Work task — Once the line with "747 597 4.30" is found in the entries below, print it and each following line exactly, stopping after the line with "59 250 11625"; print nothing else.

Input —
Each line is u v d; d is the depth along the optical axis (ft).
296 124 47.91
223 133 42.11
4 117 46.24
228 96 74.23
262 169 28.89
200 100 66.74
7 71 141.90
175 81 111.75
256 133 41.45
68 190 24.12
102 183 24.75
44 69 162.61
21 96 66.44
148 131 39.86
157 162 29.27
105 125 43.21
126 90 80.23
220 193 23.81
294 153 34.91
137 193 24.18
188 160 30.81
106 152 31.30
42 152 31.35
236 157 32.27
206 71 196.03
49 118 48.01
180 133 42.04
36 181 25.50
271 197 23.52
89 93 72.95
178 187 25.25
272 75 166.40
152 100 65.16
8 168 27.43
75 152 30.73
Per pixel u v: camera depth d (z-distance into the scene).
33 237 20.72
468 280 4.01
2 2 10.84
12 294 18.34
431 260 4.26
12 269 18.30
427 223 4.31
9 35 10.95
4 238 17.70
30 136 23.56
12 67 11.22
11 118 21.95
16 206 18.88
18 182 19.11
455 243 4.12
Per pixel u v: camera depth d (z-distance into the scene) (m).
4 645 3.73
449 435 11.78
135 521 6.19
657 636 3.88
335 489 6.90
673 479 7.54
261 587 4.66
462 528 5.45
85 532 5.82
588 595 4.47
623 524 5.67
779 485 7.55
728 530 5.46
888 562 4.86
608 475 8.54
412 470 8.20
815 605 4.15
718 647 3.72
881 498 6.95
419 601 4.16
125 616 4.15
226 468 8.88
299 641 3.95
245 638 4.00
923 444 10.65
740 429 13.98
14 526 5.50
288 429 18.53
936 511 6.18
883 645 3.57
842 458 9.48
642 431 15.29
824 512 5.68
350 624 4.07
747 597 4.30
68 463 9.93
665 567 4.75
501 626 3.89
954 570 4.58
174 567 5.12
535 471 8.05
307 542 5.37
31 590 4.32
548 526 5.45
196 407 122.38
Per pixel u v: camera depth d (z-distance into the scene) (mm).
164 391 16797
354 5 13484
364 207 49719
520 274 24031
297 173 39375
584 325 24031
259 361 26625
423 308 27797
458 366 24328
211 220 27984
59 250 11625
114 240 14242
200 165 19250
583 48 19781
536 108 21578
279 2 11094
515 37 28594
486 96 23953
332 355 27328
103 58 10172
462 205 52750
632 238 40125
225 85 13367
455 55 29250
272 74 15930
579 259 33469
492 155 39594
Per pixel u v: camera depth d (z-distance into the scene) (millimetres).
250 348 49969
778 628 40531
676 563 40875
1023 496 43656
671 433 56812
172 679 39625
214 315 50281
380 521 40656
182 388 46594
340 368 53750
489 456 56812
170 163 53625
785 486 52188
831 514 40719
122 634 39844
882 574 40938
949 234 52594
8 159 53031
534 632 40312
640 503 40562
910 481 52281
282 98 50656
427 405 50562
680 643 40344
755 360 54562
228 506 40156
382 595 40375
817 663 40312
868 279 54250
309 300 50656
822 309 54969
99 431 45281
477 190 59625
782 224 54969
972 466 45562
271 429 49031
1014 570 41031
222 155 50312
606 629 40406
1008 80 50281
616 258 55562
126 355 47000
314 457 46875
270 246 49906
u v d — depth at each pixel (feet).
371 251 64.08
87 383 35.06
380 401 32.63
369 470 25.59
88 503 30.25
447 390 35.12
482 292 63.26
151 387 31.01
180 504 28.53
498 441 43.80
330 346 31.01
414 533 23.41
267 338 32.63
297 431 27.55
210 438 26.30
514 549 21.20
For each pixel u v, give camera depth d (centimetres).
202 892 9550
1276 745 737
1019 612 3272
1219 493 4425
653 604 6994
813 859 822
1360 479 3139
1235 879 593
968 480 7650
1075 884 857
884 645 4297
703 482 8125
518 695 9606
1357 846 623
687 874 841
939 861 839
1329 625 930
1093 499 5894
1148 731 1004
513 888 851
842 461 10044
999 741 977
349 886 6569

Solution to the problem —
747 597 4.30
68 463 9.93
665 567 4.75
501 626 3.89
954 570 4.58
174 567 5.12
535 471 8.05
307 542 5.37
31 590 4.32
548 526 5.45
196 407 122.38
Per pixel u v: camera depth d (z-distance into the scene) (mm).
164 391 16797
354 5 13484
364 207 49719
520 274 24031
297 173 39375
584 325 24031
259 361 26625
423 308 27797
458 366 24328
211 220 27984
59 250 11625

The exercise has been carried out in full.